## Exercise instructions
There is material below. Print exactly the lines starting at the line with "1365 653 1404" and ending at the line with "1967 635 1995", ends included, and no others.

## Excerpted data
►

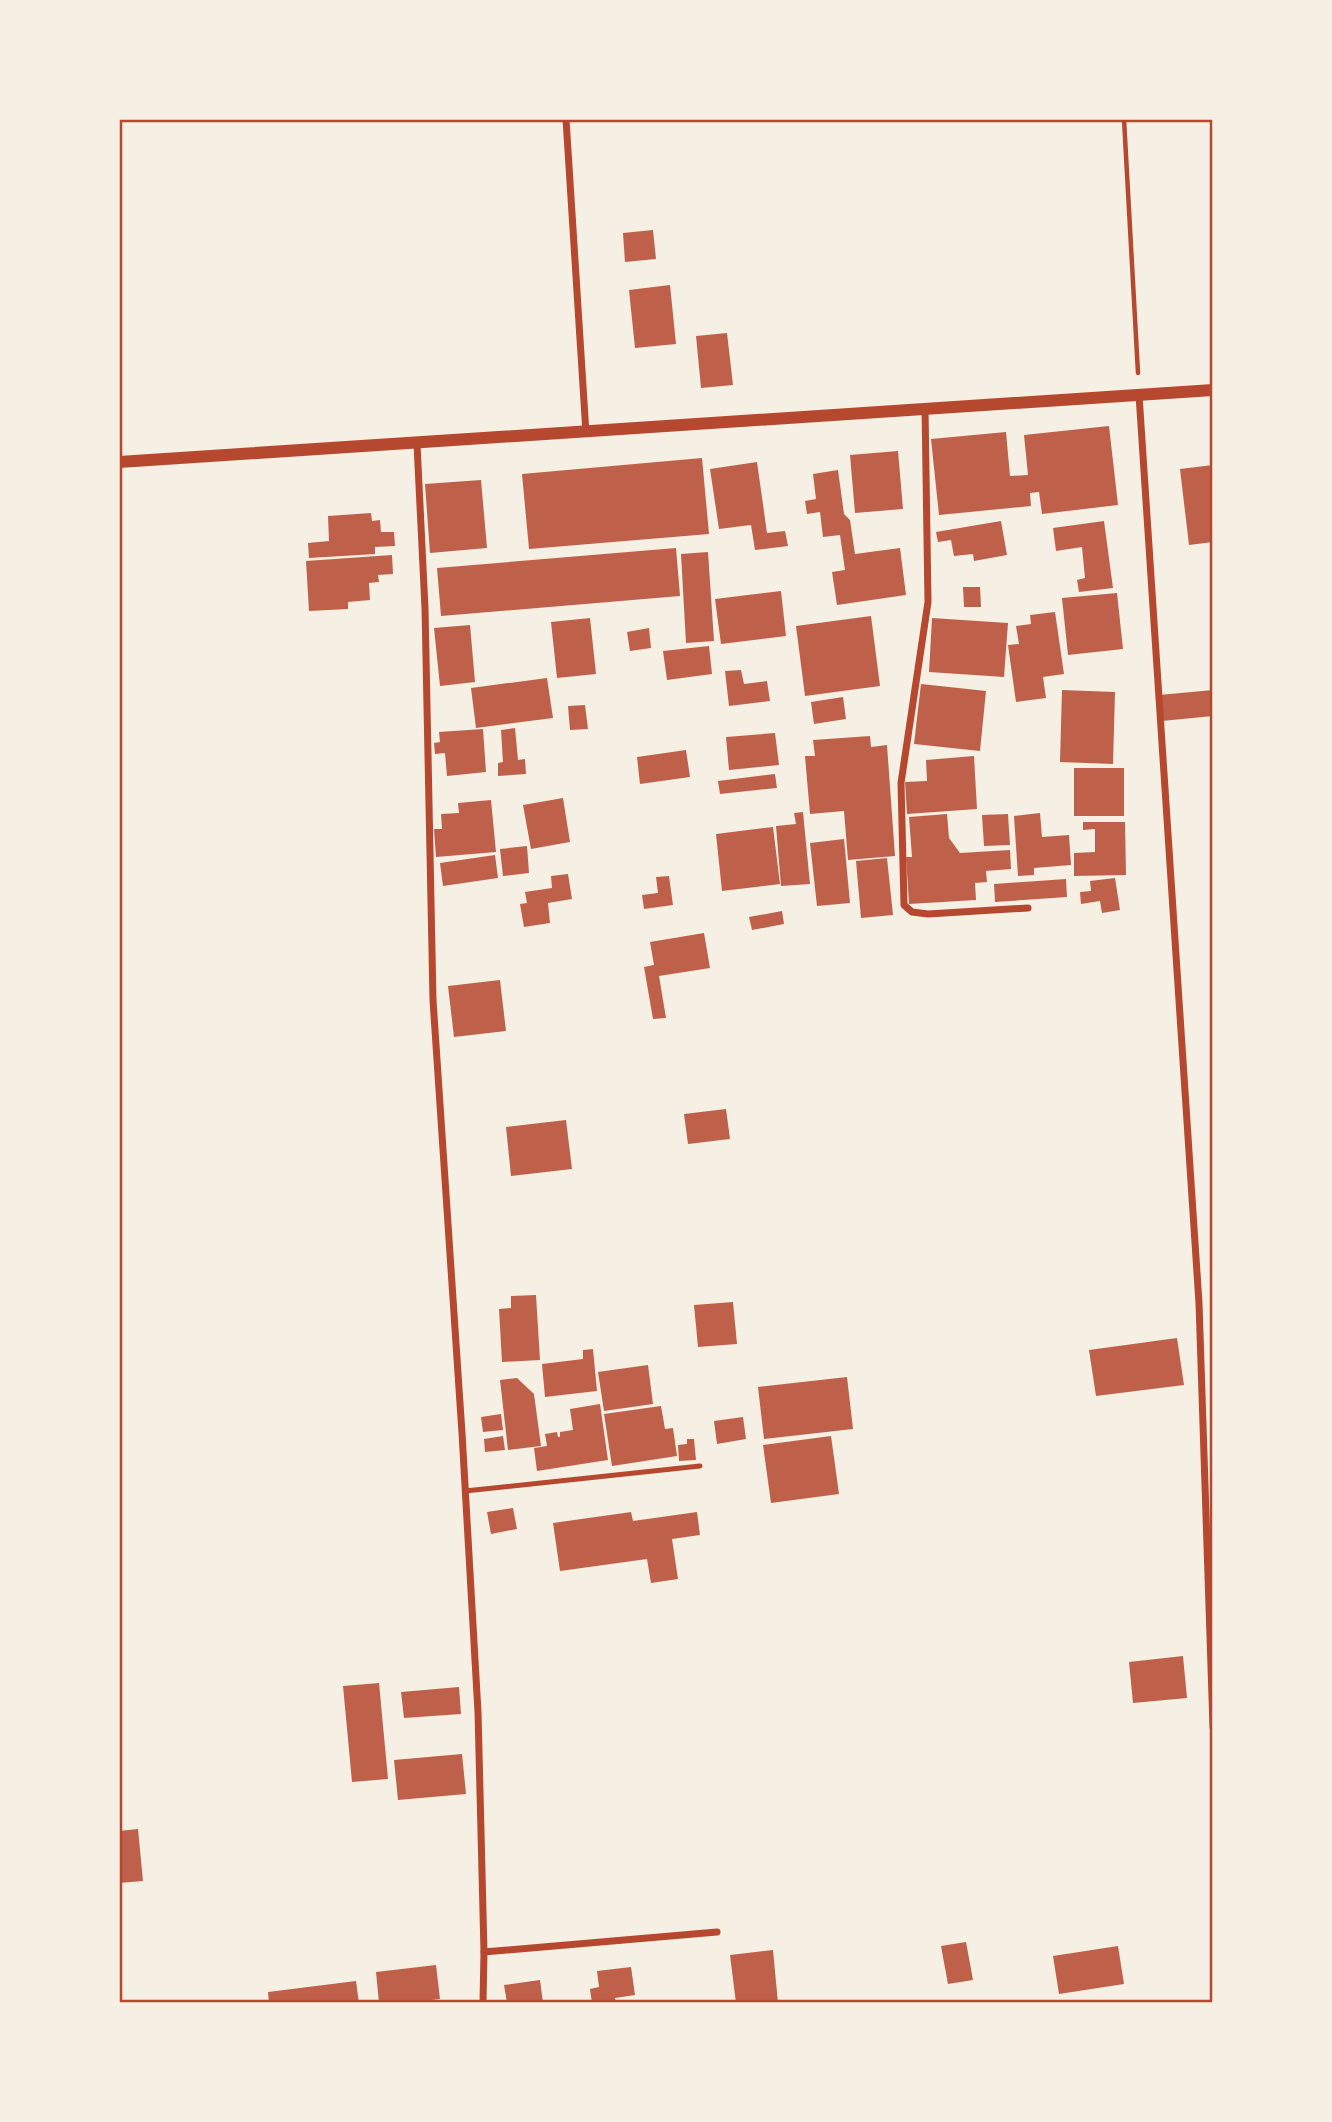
<svg xmlns="http://www.w3.org/2000/svg" width="1332" height="2122" font-family="'PT Sans',sans-serif">
<style>
.building{fill:#bf614a}
.lines{fill:none;stroke-linecap:round;stroke-linejoin:round}
.path{stroke:#b5482f;stroke-width:4.5}
.service{stroke:#b5482f;stroke-width:5}
.minor{stroke:#b5482f;stroke-width:7}
.tertiary{stroke:#b5482f;stroke-width:12}
.neatline{fill:none;stroke:#b5482f;stroke-width:2.5}
</style>
<rect width="100%" height="100%" fill="#f6efe4"/>
<g class="building">
<path d="M653 230 656 259 625 262 623 233Z"/>
<path d="M670 285 676 344 635 348 629 290Z"/>
<path d="M727 333 733 385 701 388 696 336Z"/>
<path d="M1109 426 1118 505 1042 514 1039 492 1030 493 1031 506 939 515 931 439 1006 432 1010 476 1028 475 1024 435Z"/>
<path d="M898 451 903 509 855 513 850 455Z"/>
<path d="M702 458 709 534 529 549 522 474Z"/>
<path d="M757 462 767 533 785 531 788 546 755 550 751 525 719 529 710 469Z"/>
<path d="M1213 465V542L1189 545 1180 469Z"/>
<path d="M838 470 844 514 850 520 855 554 900 548 906 595 837 605 832 572 845 570 840 535 823 537 820 512 807 514 805 501 816 499 813 474Z"/>
<path d="M481 480 487 548 430 553 425 484Z"/>
<path d="M371 513 372 521 380 520 381 532H394L395 546 375 547V554L309 558 308 543 329 541 328 516Z"/>
<path d="M1001 521 1007 555 974 561 973 554 954 556 951 540 938 542 936 532Z"/>
<path d="M1104 521 1113 588 1079 592 1077 580 1085 578 1082 547 1056 551 1053 528Z"/>
<path d="M676 548 680 596 441 616 437 568Z"/>
<path d="M708 552 714 641 686 643 681 554Z"/>
<path d="M392 555 393 574 378 575 379 582 369 583 370 600 348 602V609L309 611 306 561Z"/>
<path d="M963 587H980L981 607H964Z"/>
<path d="M781 591 786 636 721 644 715 599Z"/>
<path d="M1117 593 1123 649 1068 655 1062 598Z"/>
<path d="M1055 612 1064 674 1043 677 1046 698 1016 702 1008 645 1019 644 1016 626 1031 624 1030 615Z"/>
<path d="M871 616 880 686 805 696 796 626Z"/>
<path d="M590 618 596 674 557 678 551 622Z"/>
<path d="M932 618 1008 623 1004 677 929 672Z"/>
<path d="M470 625 475 682 440 686 434 628Z"/>
<path d="M649 628 651 648 630 651 627 632Z"/>
<path d="M709 646 712 674 667 680 663 651Z"/>
<path d="M741 670 744 684 767 681 770 701 729 706 725 671Z"/>
<path d="M547 678 553 718 476 728 471 688Z"/>
<path d="M921 684 986 691 980 751 914 744Z"/>
<path d="M1062 690 1115 692 1113 764 1060 762Z"/>
<path d="M1213 690V716L1162 721 1159 695Z"/>
<path d="M843 697 846 719 814 724 811 702Z"/>
<path d="M585 705 588 729 570 730 568 706Z"/>
<path d="M515 728 518 760 525 759 526 774 498 776V763L503 762 501 730Z"/>
<path d="M483 729 486 772 447 776 445 753 435 754 434 743 440 742 439 732Z"/>
<path d="M775 733 779 765 729 770 726 737Z"/>
<path d="M870 736 871 747 887 745 895 856 848 860 844 811 810 814 805 756H815L813 740Z"/>
<path d="M686 750 690 777 640 784 637 757Z"/>
<path d="M974 756 977 809 907 814 905 782 927 781 926 760Z"/>
<rect x="1074" y="768" width="50" height="48"/>
<path d="M775 774 777 788 720 794 718 781Z"/>
<path d="M563 798 570 842 531 849 523 805Z"/>
<path d="M491 800 496 852 436 857 434 829H442L441 814 459 813 458 803Z"/>
<path d="M803 812 810 884 781 886 776 826 796 824 794 813Z"/>
<path d="M1040 813 1042 837 1069 835 1071 865 1034 868V875L1018 876 1014 816Z"/>
<path d="M947 814 949 838 960 853 1010 850 1011 869 986 871 987 882 975 883 976 900 909 904 906 857H912L909 817Z"/>
<path d="M1008 814 1010 845 984 846 982 815Z"/>
<path d="M1083 822H1125L1126 875 1074 876V853L1095 852V829L1083 830Z"/>
<path d="M773 827 780 884 722 891 716 834Z"/>
<path d="M844 839 850 903 817 906 810 843Z"/>
<path d="M527 846 529 873 503 876 500 849Z"/>
<path d="M495 855 498 878 443 886 440 863Z"/>
<path d="M887 858 893 915 861 918 856 861Z"/>
<path d="M568 874 572 899 548 903 550 923 524 927 520 904 527 903 525 892 552 888 551 876Z"/>
<path d="M669 876 673 905 644 909 642 895 658 893 656 877Z"/>
<path d="M1115 878 1120 910 1102 913 1100 901 1081 904 1080 892 1091 891 1090 881Z"/>
<path d="M1066 879 1067 897 995 902 994 884Z"/>
<path d="M782 911 784 924 752 930 749 917Z"/>
<path d="M704 933 710 968 659 976 666 1018 653 1019 644 967 654 965 650 942Z"/>
<path d="M500 980 506 1031 454 1037 448 986Z"/>
<path d="M726 1109 730 1139 688 1144 684 1114Z"/>
<path d="M566 1120 572 1169 511 1176 506 1127Z"/>
<path d="M536 1295 540 1360 502 1362 499 1309 511 1308V1296Z"/>
<path d="M733 1302 737 1344 698 1347 694 1305Z"/>
<path d="M1177 1338 1184 1385 1096 1396 1089 1350Z"/>
<path d="M593 1349 597 1391 545 1397 542 1364 583 1359V1350Z"/>
<path d="M648 1365 653 1404 604 1411 598 1372Z"/>
<path d="M847 1377 853 1429 764 1439 758 1387Z"/>
<path d="M517 1378 534 1394 541 1446 508 1450 500 1380Z"/>
<path d="M600 1404 608 1460 537 1471 534 1448 547 1446 545 1434 557 1432 558 1437H560V1432L573 1430 570 1409Z"/>
<path d="M661 1406 665 1429 673 1428 677 1456 612 1466 604 1414Z"/>
<path d="M501 1414 503 1430 483 1432 481 1417Z"/>
<path d="M743 1417 746 1439 717 1444 714 1421Z"/>
<path d="M503 1436 505 1450 485 1452 484 1439Z"/>
<path d="M831 1436 839 1494 771 1503 763 1445Z"/>
<path d="M687 1439H694L696 1460 679 1461 678 1445 687 1444Z"/>
<path d="M513 1508 517 1529 491 1534 487 1512Z"/>
<path d="M631 1512 633 1521 697 1512 700 1535 672 1539 678 1579 651 1583 647 1559 560 1571 553 1523Z"/>
<path d="M1183 1656 1187 1698 1133 1703 1129 1662Z"/>
<path d="M379 1683 388 1779 352 1782 343 1686Z"/>
<path d="M459 1687 461 1714 404 1718 401 1692Z"/>
<path d="M462 1754 466 1794 398 1800 394 1760Z"/>
<path d="M138 1829 143 1881 119 1883V1831Z"/>
<path d="M966 1942 973 1980 948 1984 941 1946Z"/>
<path d="M1118 1946 1124 1984 1059 1994 1053 1956Z"/>
<path d="M773 1950 778 2003H736L730 1955Z"/>
<path d="M436 1965 440 1999 407 2003H379L376 1972Z"/>
<path d="M631 1967 635 1995 615 1998 616 2003H592L590 1989 599 1987 597 1971Z"/>
<path d="M540 1980 543 2003H507L504 1985Z"/>
<path d="M356 1981 359 2003H269L268 1992Z"/>
</g>
<g class="lines">
<path class="path" d="M1124 119 1138 373"/>
<path class="service" d="M465 1491 700 1466"/>
<g class="minor">
<path d="M566 119 586 433"/>
<path d="M1139 395 1199 1303 1213 1727"/>
<path d="M925 408 928 602 901 783 904 905 912 912 928 914 1028 908"/>
<path d="M417 444 425 608 433 1000 462 1433 478 1712 484 1952 483 2003"/>
<path d="M484 1952 717 1932"/>
</g>
<path class="tertiary" d="M119 462 1213 390"/>
</g>
<rect width="1332" height="2122" fill="none" stroke="#f6efe4" stroke-width="242"/>
<rect x="121" y="121" width="1090" height="1880" class="neatline"/>
</svg>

◄

## Answer to this task
<path d="M648 1365 653 1404 604 1411 598 1372Z"/>
<path d="M847 1377 853 1429 764 1439 758 1387Z"/>
<path d="M517 1378 534 1394 541 1446 508 1450 500 1380Z"/>
<path d="M600 1404 608 1460 537 1471 534 1448 547 1446 545 1434 557 1432 558 1437H560V1432L573 1430 570 1409Z"/>
<path d="M661 1406 665 1429 673 1428 677 1456 612 1466 604 1414Z"/>
<path d="M501 1414 503 1430 483 1432 481 1417Z"/>
<path d="M743 1417 746 1439 717 1444 714 1421Z"/>
<path d="M503 1436 505 1450 485 1452 484 1439Z"/>
<path d="M831 1436 839 1494 771 1503 763 1445Z"/>
<path d="M687 1439H694L696 1460 679 1461 678 1445 687 1444Z"/>
<path d="M513 1508 517 1529 491 1534 487 1512Z"/>
<path d="M631 1512 633 1521 697 1512 700 1535 672 1539 678 1579 651 1583 647 1559 560 1571 553 1523Z"/>
<path d="M1183 1656 1187 1698 1133 1703 1129 1662Z"/>
<path d="M379 1683 388 1779 352 1782 343 1686Z"/>
<path d="M459 1687 461 1714 404 1718 401 1692Z"/>
<path d="M462 1754 466 1794 398 1800 394 1760Z"/>
<path d="M138 1829 143 1881 119 1883V1831Z"/>
<path d="M966 1942 973 1980 948 1984 941 1946Z"/>
<path d="M1118 1946 1124 1984 1059 1994 1053 1956Z"/>
<path d="M773 1950 778 2003H736L730 1955Z"/>
<path d="M436 1965 440 1999 407 2003H379L376 1972Z"/>
<path d="M631 1967 635 1995 615 1998 616 2003H592L590 1989 599 1987 597 1971Z"/>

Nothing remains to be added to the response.